Problem: Compare dBW and dBm for the same power level. The relationship is dBW = dBm - 30.

Python API

from ucon import units

for watts in [0.001, 0.1, 1.0, 10.0, 1000.0]:
    p = units.watt(watts)
    dbw = p.to(units.decibel_watt)
    dbm = p.to(units.decibel_milliwatt)
    print(f"  {watts:7.3f} W = {dbw.quantity:6.1f} dBW = {dbm.quantity:6.1f} dBm")

Output:

    0.001 W =  -30.0 dBW =    0.0 dBm
    0.100 W =  -10.0 dBW =   20.0 dBm
    1.000 W =    0.0 dBW =   30.0 dBm
   10.000 W =   10.0 dBW =   40.0 dBm
 1000.000 W =   30.0 dBW =   60.0 dBm

---

KOQ: Real vs Apparent vs Reactive Power

Real power (W), apparent power (VA), and reactive power (var) all have the same SI dimension (ML^2T^-3). In standard SI, they are indistinguishable. ucon's Kind-of-Quantity (KOQ) system, available via the MCP server, disambiguates them.

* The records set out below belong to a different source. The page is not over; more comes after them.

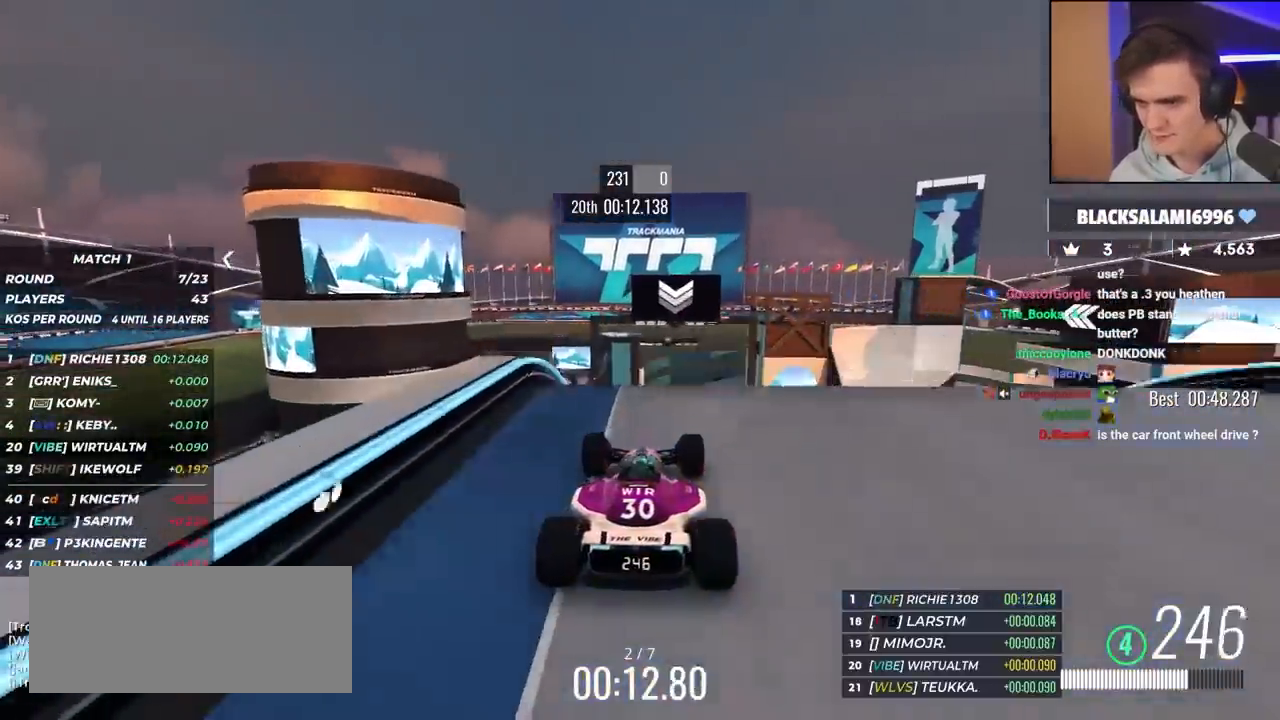
{"keys": ["left", "up"], "events": [[183, "left", "down"]]}
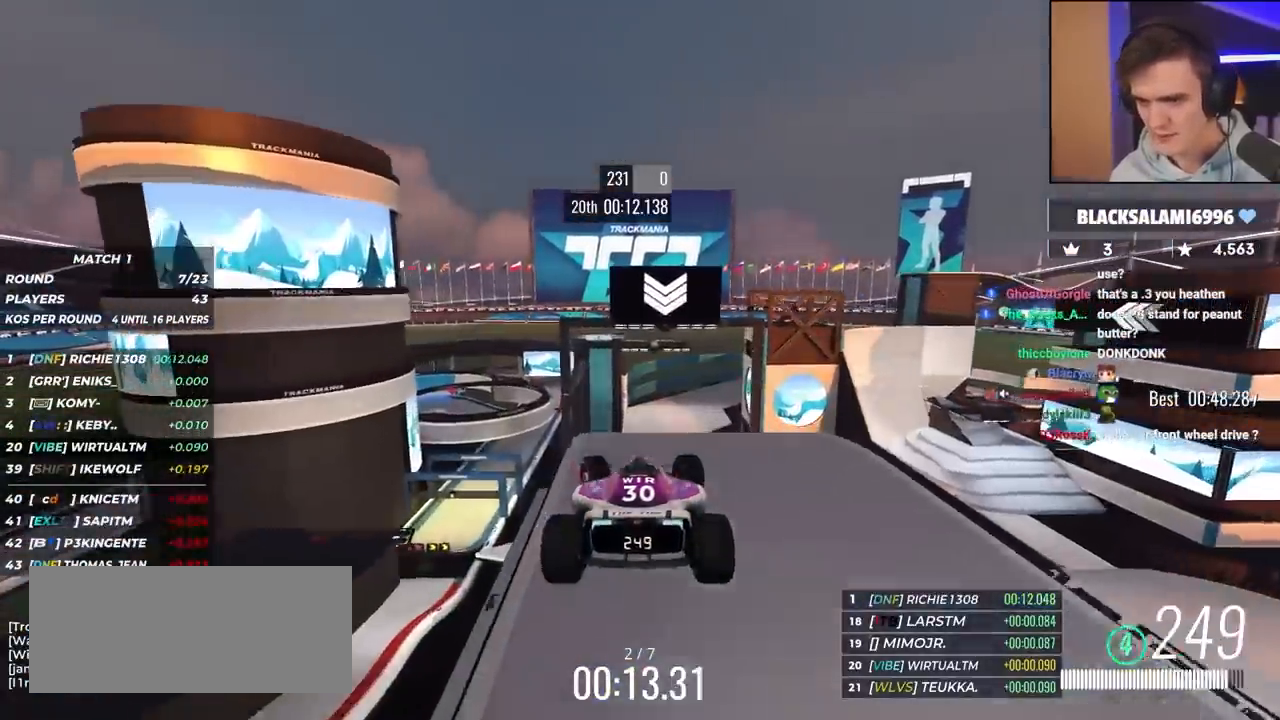
{"keys": ["left", "up"], "events": [[233, "brake", "down"], [283, "brake", "up"]]}
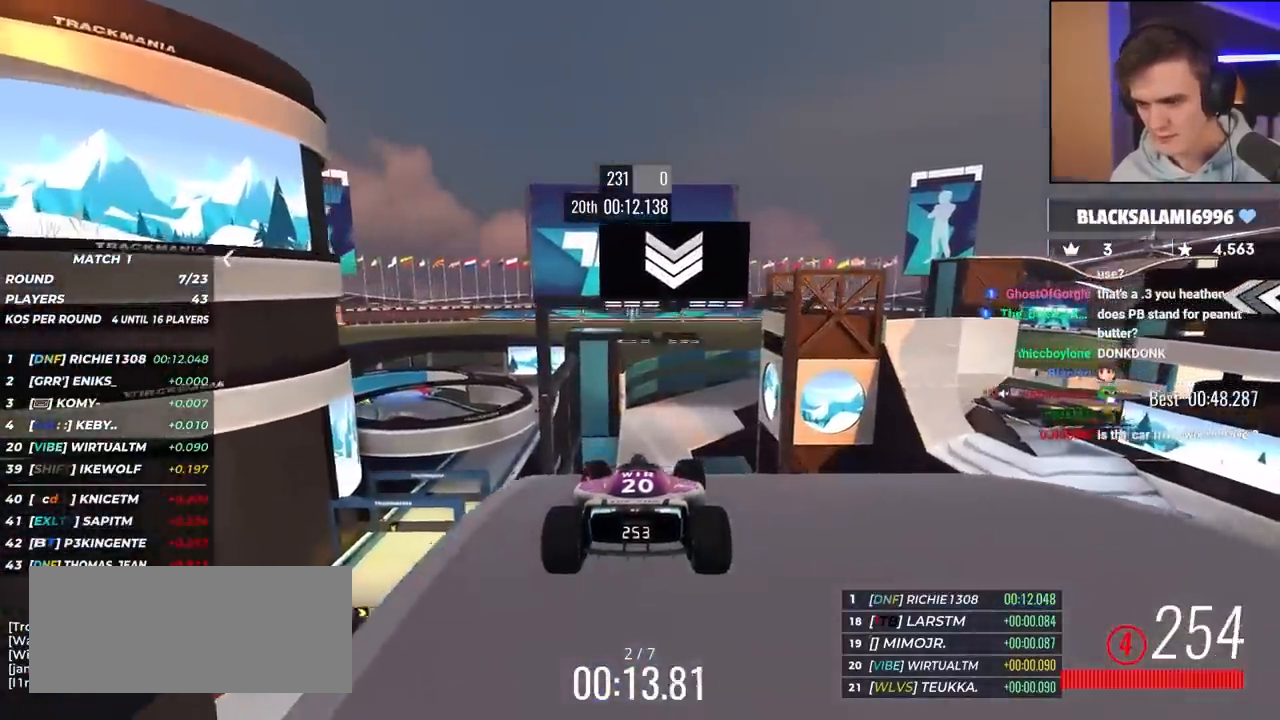
{"keys": ["up"], "events": [[333, "left", "up"]]}
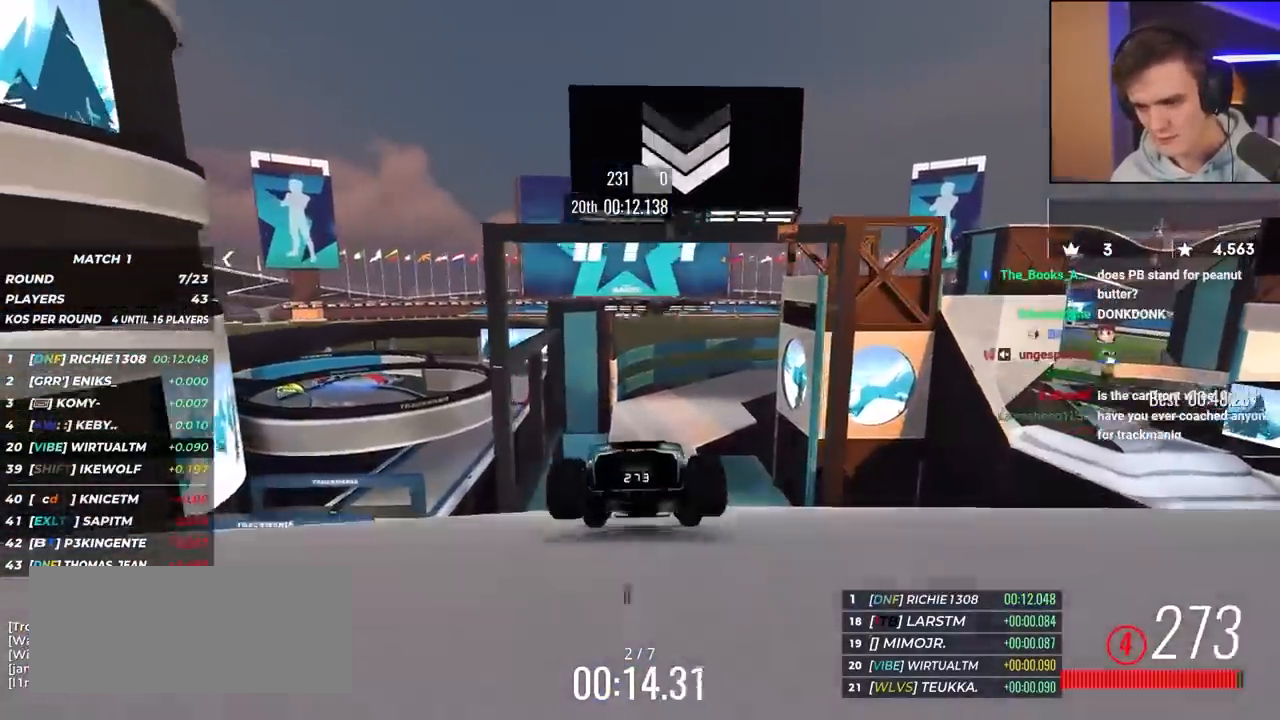
{"keys": ["up"], "events": [[33, "left", "down"], [167, "left", "up"], [300, "right", "down"], [450, "right", "up"]]}
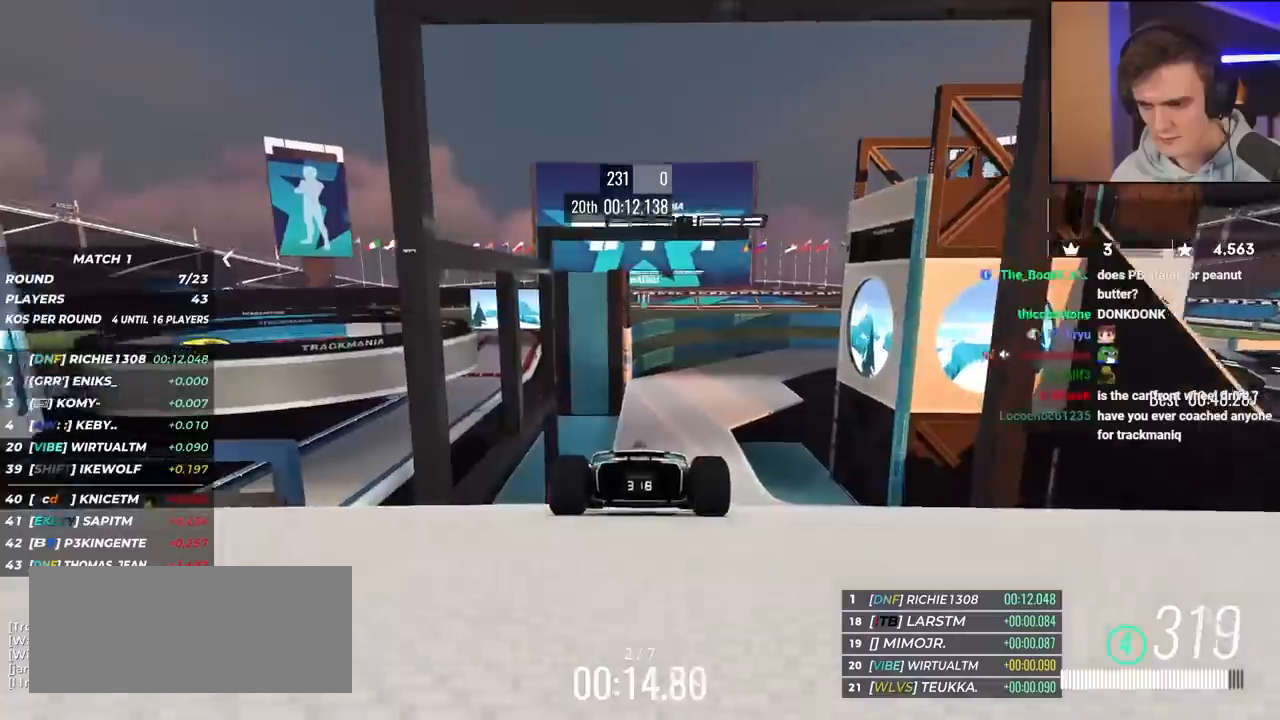
{"keys": ["up"], "events": [[183, "left", "down"], [233, "left", "up"]]}
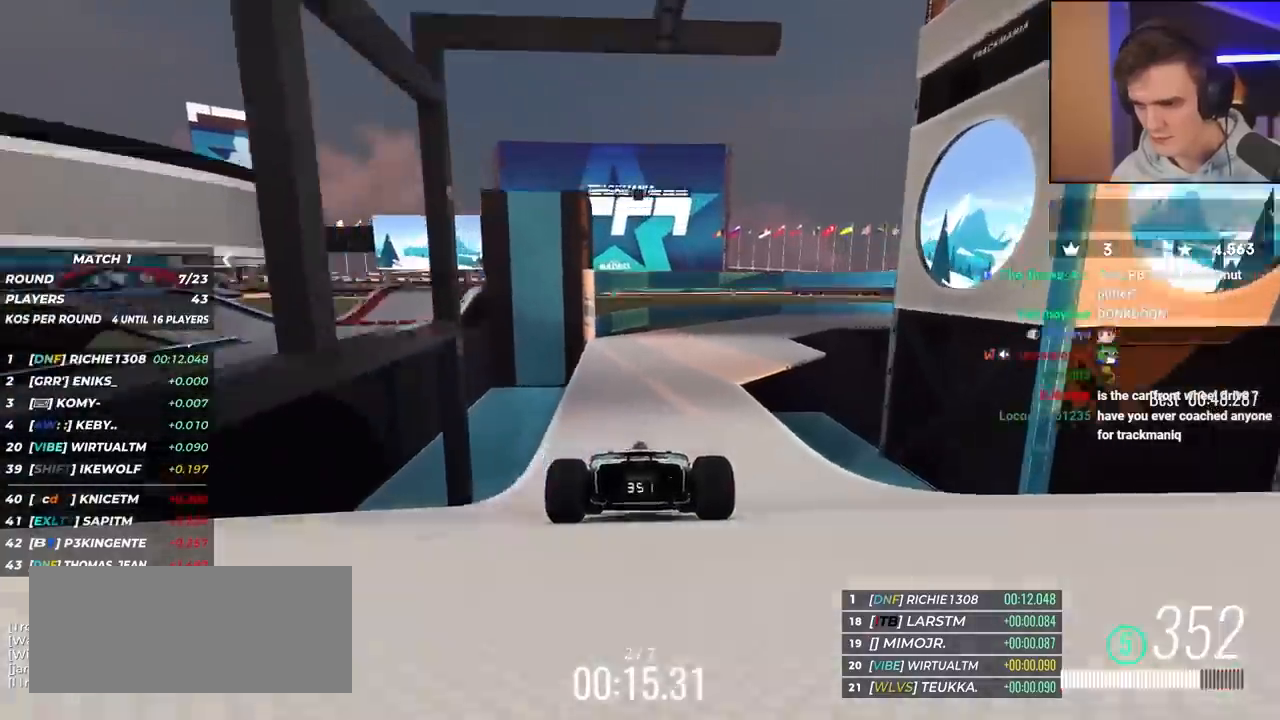
{"keys": ["right", "up"], "events": [[67, "right", "down"]]}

Problem: A server rack draws 2.5 kVA apparent power at 0.85 power factor. Calculate real power and reactive power. Prevent accidentally adding W to var.

MCP Server

# Declare that we're computing real power
declare_computation(
    quantity_kind="real_power",
    expected_unit="W",
    context={"power_factor": "0.85"}
)

# Real power = apparent power x power factor
compute(
    initial_value=2500,
    initial_unit="W",
    factors=[
        {"value": 0.85, "numerator": "1", "denominator": "1"},
    ]
)
# -> {"quantity": 2125, "unit": "W"}

# Validate the result
validate_result(
    value=2125,
    unit="W",
    reasoning="Calculated P = S * pf = 2500 VA * 0.85 = 2125 W"
)
# -> {"valid": true, "declared_kind": "real_power"}

KOQ prevents confusing power types:

# Declare reactive power computation
declare_computation(
    quantity_kind="reactive_power",
    expected_unit="var"
)

# If you accidentally validate with real_power kind:
validate_result(
    value=1320,
    unit="W",
    declared_kind="real_power",
    reasoning="This is actually reactive power Q = S * sin(acos(pf))"
)
# -> {"valid": false, "warning": "Result declared as real_power but reasoning suggests reactive_power"}

KOQ Is an MCP Feature

Kind-of-Quantity discrimination is available through the MCP server's declare_computation and validate_result tools. The core Python library tracks dimensions but does not distinguish between dimensionally identical quantity kinds. For Python-level KOQ, use extended bases (see Domain-Specific Bases).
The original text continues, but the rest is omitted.